=== Available records ===
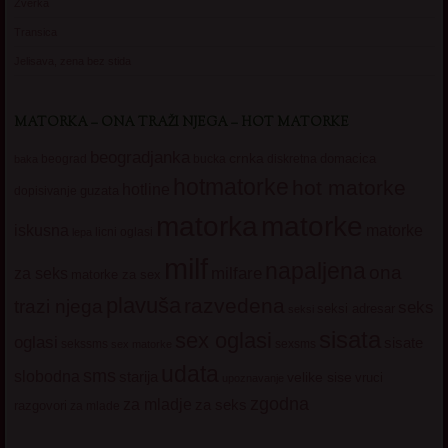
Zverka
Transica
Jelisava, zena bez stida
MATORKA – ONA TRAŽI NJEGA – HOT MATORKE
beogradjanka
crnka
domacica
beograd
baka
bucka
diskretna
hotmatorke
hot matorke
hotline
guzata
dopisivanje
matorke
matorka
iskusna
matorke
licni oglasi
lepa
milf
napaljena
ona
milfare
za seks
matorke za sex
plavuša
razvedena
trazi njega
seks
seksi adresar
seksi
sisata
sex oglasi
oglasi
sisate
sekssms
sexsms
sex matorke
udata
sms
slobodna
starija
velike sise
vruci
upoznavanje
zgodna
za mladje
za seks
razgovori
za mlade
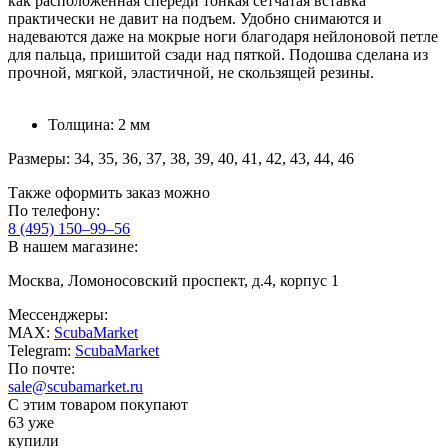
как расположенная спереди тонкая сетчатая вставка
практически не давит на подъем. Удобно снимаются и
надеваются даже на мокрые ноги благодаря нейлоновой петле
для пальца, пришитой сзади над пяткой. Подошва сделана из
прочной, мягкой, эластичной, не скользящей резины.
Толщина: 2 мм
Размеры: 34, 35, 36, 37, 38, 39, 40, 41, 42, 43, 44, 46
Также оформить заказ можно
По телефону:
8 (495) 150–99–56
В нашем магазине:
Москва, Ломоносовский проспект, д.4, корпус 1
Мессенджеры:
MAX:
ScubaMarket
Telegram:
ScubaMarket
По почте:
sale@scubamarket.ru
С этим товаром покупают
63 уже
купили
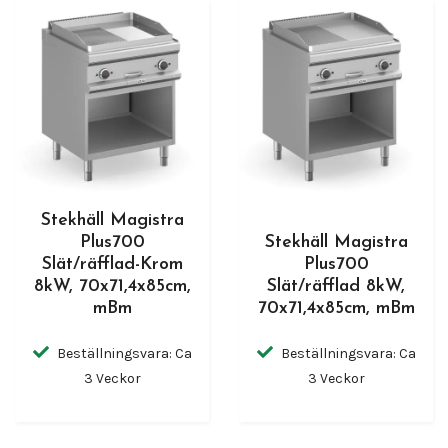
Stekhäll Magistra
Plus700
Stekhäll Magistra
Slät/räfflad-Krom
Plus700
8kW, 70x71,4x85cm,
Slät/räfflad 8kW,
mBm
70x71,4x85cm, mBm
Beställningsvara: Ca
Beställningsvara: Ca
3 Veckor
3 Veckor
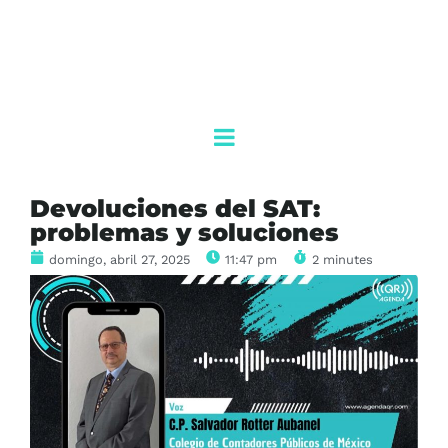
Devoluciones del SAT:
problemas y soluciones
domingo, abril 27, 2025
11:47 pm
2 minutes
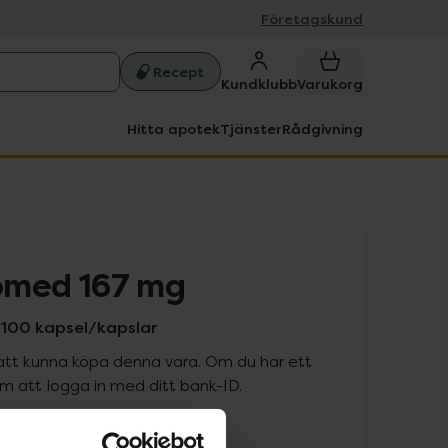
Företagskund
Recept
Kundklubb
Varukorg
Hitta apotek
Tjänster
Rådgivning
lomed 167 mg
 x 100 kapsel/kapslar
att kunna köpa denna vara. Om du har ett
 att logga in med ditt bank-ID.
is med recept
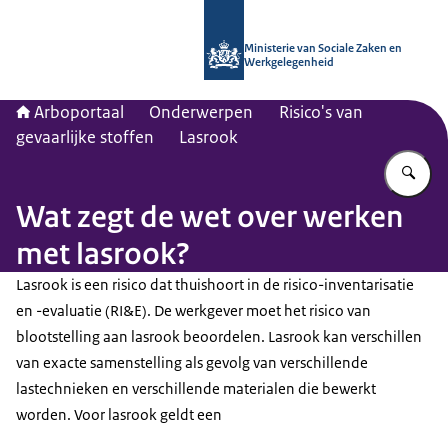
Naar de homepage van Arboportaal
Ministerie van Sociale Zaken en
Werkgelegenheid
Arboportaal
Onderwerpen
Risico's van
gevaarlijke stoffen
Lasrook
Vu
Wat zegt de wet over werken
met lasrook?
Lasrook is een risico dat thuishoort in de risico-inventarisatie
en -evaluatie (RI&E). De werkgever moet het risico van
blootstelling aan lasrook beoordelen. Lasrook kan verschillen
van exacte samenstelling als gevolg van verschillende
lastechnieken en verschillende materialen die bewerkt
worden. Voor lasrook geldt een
===
=== Available records ===
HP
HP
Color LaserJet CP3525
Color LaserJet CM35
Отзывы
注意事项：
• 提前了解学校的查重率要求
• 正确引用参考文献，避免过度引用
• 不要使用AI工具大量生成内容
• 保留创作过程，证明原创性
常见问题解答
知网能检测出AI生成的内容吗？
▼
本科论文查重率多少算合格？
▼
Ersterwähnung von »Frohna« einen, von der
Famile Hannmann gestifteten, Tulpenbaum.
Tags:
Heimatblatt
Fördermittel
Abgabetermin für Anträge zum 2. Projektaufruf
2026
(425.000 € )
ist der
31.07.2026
===
A single number is the expected answer: how many lines of the records above contain the word "Color".

2